Error 5: NICS delay violations—transferring before the legal hold expires
This one isn't a paperwork error in the same sense as the others. This is a substantive federal violation, and it's still on the top-five list because it happens more than people admit.
Under 18 U.S.C. § 922(t), if NICS returns a delay, you cannot transfer the firearm until either NICS gives you a proceed or the statutory hold period passes. For most adult transfers that's three business days. For purchasers under 21, the Bipartisan Safer Communities Act of 2022 extended the review window—verify the current ATF guidance for the exact hold structure on under-21 buyers, because the timing math matters.
It happens because a buyer is impatient, the counter person is sympathetic, and the calendar math gets fuzzy. "It's been three days, right?" No—it's been three calendar days, not three business days, and there's a weekend in there.
In the report, this is not a minor recordkeeping finding. This is a transfer to a person whose background check was not completed, and depending on what the IOI finds in the underlying record, it can escalate quickly. Under ATF Order 5370.1H the tiered framework gives inspectors more room to consider good-faith errors than the old policy did, but a premature transfer with a subsequent denial is the kind of thing that still drives a serious administrative response.

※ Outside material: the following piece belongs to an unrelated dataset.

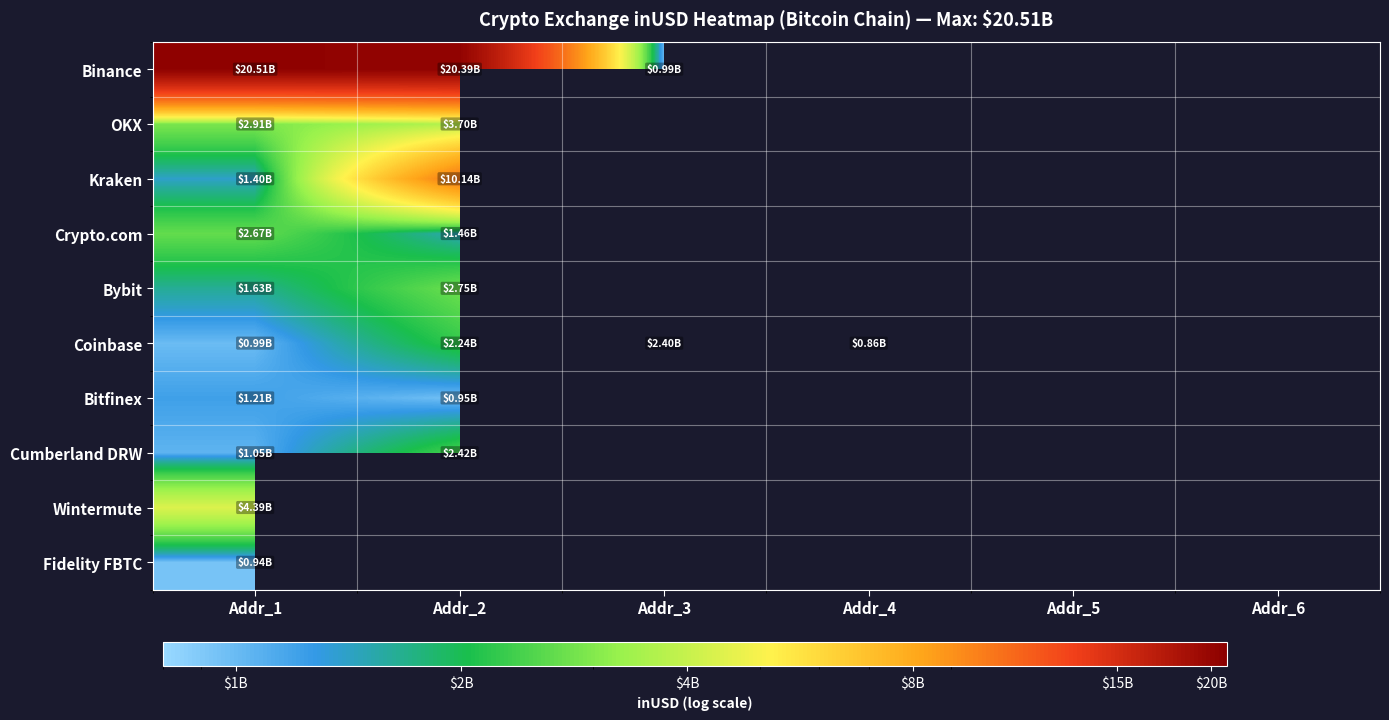

What value does the Coinbase series have at Addr_3?

2398082013.6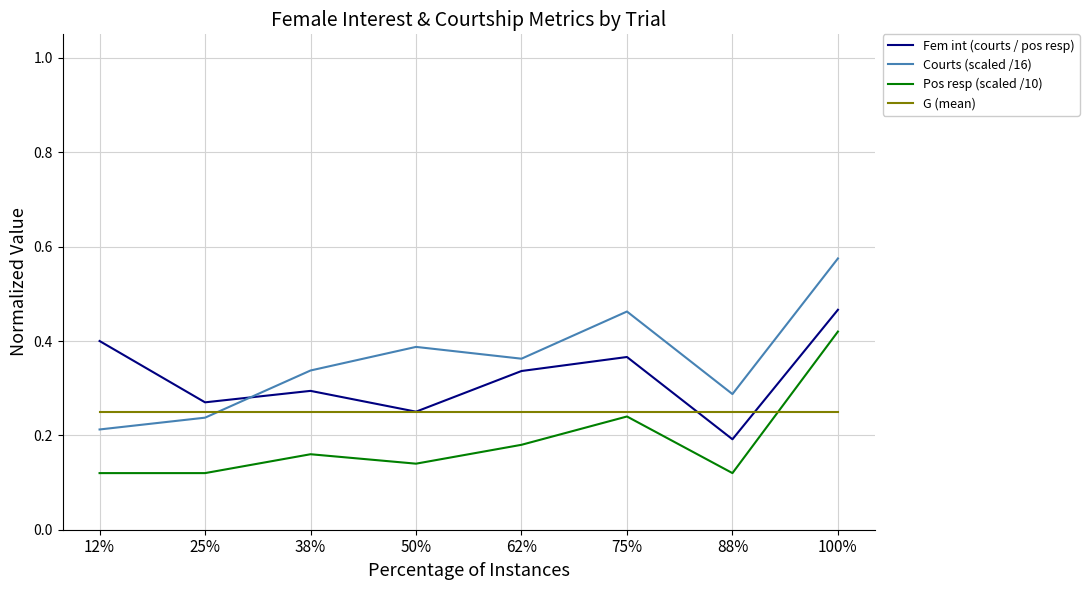

True or false: Fem int (courts / pos resp) and Courts (scaled /16) intersect in this chart.

True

The SOP fix: Two pieces. First, a written business-day calendar policy that defines which days count and which don't, including federal holidays and your shop's closed days. Second, a delay log—every delay gets logged with the NICS contact date, the earliest legal transfer date, and a hard rule that no delayed transfer happens without manager sign-off. The manager checks the math. The manager initials the form. If the manager isn't there, the gun doesn't move.
What to do now
These five errors don't go away because you read a blog post. They go away because your staff is trained, your SOPs are written, and your forms get reviewed before they get filed.
Concrete next steps for the first quarter of the new compliance year:
- Pull twenty random 4473s from the last ninety days. Audit them against this list. Count your findings before an IOI does.
- Write a one-page counter SOP that covers the Section A review, the recertification signature at pickup, the two-person serial read, the date check, and the delay-log rule. Tape it to the wall behind the counter.
- Document your training. Dated, verifiable training records are what separate a good-faith error from a pattern of indifference under the current administrative framework. This is exactly what DealerReady's counter certification is built to produce, and it's why we keep inspection defense training current.
- Calendar a quarterly self-audit. Same twenty-form pull, same checklist, every ninety days.
None of this is legal advice—for specific situations, especially anything involving a premature transfer or a denied buyer, consult qualified counsel. But the operational fixes above are not legal questions. They're shop-floor discipline, and any FFL that runs a counter can put them in place this week.